3 medium zucchini, 5 oz. each
1 1/2 teaspoon margarine
1/3 cup chopped onion
2 cloves garlic, minced
1 cup fresh mushrooms, chopped
2 medium tomatoes, chopped
1 tablespoon unseasoned bread crumbs, dry
2 chervil leaves
1/8 teaspoon black pepper
3 tablespoons shredded Parmesan cheese

Preparation:

Preheat oven to 375 degrees F.

Cut zucchini in half lengthwise. Scoop out pulp, leaving 1/4-inch shells. Coarsely chop pulp. Set shells and pulp aside.

Melt margarine over medium heat in 10-inch nonstick skillet. Stir in onion and garlic. Cook for 2 to 3 minutes, or until onion is tender-crisp, stirring occasionally. Add reserved pulp and mushrooms to skillet.

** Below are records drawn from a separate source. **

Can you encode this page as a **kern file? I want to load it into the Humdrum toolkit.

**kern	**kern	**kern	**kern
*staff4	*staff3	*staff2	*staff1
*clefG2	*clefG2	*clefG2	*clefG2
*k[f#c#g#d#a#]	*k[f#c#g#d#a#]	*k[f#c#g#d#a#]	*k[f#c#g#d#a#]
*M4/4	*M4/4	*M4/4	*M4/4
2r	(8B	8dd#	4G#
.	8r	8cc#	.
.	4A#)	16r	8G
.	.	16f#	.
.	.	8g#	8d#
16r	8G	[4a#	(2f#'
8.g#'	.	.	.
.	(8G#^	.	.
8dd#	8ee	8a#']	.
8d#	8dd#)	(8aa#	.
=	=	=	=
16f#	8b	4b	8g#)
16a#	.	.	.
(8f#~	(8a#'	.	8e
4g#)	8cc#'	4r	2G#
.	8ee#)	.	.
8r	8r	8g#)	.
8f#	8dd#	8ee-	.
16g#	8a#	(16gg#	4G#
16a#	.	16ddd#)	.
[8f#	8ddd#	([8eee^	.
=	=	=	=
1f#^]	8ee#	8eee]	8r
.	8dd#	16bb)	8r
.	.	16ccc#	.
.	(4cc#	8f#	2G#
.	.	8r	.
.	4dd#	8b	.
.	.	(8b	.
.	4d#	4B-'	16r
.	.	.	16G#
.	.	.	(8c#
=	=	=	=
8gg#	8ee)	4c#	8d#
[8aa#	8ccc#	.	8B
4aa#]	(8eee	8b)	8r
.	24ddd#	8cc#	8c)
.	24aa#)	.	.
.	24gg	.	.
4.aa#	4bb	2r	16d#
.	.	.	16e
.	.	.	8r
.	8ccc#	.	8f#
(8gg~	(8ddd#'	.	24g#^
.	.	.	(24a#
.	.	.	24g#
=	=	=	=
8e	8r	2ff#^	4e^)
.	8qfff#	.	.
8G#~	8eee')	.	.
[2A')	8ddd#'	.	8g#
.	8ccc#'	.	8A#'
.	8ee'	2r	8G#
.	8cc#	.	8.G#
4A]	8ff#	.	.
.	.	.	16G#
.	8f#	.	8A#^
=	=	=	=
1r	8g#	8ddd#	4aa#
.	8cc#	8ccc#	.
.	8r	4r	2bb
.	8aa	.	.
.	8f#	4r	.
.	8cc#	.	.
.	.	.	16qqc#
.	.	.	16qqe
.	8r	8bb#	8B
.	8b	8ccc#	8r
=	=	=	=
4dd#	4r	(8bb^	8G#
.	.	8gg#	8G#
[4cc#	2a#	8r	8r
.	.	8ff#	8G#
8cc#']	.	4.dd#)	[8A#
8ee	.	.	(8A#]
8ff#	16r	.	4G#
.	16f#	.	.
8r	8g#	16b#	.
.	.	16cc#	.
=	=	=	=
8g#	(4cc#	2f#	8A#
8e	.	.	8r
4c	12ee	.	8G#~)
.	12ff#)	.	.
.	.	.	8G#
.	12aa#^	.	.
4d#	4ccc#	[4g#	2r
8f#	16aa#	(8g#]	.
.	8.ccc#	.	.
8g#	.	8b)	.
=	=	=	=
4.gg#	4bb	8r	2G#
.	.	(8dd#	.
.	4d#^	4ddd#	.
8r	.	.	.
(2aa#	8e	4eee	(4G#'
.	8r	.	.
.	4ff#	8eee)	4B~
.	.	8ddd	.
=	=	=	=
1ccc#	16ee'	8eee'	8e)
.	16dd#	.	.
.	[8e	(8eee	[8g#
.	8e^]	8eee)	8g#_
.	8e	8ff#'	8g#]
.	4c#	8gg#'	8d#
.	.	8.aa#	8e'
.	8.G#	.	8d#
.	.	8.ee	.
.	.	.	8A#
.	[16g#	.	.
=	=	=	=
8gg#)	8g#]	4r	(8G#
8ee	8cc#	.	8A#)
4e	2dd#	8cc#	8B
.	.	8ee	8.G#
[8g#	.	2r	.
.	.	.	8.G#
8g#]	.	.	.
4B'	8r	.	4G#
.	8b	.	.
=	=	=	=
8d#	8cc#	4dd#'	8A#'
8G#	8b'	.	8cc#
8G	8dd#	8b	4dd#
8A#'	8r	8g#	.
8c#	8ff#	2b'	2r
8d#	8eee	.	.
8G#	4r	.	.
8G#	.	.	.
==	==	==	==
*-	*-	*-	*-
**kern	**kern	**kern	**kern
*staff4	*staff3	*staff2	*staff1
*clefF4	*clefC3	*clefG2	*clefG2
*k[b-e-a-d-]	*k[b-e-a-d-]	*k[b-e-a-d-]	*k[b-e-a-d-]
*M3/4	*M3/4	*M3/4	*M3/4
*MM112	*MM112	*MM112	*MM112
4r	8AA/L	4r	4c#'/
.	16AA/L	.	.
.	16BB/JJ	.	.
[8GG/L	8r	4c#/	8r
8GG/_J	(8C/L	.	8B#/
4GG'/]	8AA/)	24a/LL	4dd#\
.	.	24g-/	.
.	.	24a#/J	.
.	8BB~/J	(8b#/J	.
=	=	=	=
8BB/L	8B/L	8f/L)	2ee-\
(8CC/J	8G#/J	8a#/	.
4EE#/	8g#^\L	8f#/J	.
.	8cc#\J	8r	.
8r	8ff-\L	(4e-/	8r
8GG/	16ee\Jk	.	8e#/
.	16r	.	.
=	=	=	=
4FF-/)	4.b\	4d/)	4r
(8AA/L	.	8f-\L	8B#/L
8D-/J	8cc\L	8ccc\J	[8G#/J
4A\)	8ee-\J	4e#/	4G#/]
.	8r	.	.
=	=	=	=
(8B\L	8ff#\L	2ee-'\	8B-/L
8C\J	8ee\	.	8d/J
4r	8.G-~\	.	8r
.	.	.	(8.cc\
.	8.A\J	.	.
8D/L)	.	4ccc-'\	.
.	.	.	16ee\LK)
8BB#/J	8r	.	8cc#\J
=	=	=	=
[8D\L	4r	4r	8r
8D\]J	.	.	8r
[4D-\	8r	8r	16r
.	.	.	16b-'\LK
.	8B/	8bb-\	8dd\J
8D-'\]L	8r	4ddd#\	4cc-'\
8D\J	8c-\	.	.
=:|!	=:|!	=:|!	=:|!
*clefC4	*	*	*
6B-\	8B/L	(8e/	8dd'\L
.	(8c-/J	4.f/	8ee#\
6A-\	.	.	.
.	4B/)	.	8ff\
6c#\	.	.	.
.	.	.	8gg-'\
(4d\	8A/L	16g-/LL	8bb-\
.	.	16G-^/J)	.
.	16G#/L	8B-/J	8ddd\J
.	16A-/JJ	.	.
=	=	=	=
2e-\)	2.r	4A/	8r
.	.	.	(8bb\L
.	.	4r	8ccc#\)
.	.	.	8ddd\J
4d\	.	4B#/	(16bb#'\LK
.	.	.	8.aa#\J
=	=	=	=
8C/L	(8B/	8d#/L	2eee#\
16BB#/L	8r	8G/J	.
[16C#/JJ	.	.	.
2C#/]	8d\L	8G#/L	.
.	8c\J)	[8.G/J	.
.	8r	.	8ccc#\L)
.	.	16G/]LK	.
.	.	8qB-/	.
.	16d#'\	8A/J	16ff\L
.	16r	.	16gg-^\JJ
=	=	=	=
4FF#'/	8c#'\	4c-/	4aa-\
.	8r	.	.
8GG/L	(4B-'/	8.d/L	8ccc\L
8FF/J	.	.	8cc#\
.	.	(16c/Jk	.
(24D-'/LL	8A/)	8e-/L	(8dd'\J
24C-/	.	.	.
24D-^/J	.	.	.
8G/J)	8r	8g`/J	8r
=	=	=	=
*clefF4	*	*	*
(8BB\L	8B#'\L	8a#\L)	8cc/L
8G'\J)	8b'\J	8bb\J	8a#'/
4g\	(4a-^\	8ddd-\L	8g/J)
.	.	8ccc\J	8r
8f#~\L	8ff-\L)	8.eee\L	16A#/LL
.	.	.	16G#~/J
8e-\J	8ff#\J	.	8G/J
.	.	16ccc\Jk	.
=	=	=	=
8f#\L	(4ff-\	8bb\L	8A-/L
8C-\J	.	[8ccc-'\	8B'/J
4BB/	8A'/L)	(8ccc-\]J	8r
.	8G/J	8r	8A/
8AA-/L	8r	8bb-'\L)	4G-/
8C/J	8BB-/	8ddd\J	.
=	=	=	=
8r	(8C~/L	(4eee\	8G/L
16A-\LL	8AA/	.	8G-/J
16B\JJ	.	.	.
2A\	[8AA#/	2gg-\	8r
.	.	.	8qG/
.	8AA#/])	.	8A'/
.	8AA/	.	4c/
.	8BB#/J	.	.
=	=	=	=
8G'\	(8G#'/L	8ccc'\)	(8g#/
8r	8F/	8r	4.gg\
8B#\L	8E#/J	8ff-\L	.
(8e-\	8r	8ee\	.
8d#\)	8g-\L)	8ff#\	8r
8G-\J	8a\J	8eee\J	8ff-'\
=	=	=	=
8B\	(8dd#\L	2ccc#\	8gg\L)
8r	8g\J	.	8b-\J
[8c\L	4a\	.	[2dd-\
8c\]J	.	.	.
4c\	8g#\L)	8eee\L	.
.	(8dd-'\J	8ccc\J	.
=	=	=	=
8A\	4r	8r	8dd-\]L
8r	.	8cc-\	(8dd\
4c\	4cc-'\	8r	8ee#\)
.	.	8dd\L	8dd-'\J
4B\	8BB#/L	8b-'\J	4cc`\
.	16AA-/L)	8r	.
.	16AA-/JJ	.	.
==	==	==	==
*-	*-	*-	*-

Cook for 2 to 3 minutes, or until pulp is tender-crisp, stirring frequently. Remove from heat. Stir in tomato, crumbs, chervil and pepper. Spoon mixture evenly into shells.

Arrange stuffed zucchini in 11 x 7-inch baking dish. Cover with foil. Bake for 25 to 30 minutes, or until shells are tender-crisp. Sprinkle with Parmesan cheese.

Let stand for 5 minutes before serving.

Presentation:

May serve with simpler cuts of meat, such as a grilled chicken breast or pork chop, keeping the preparation time down.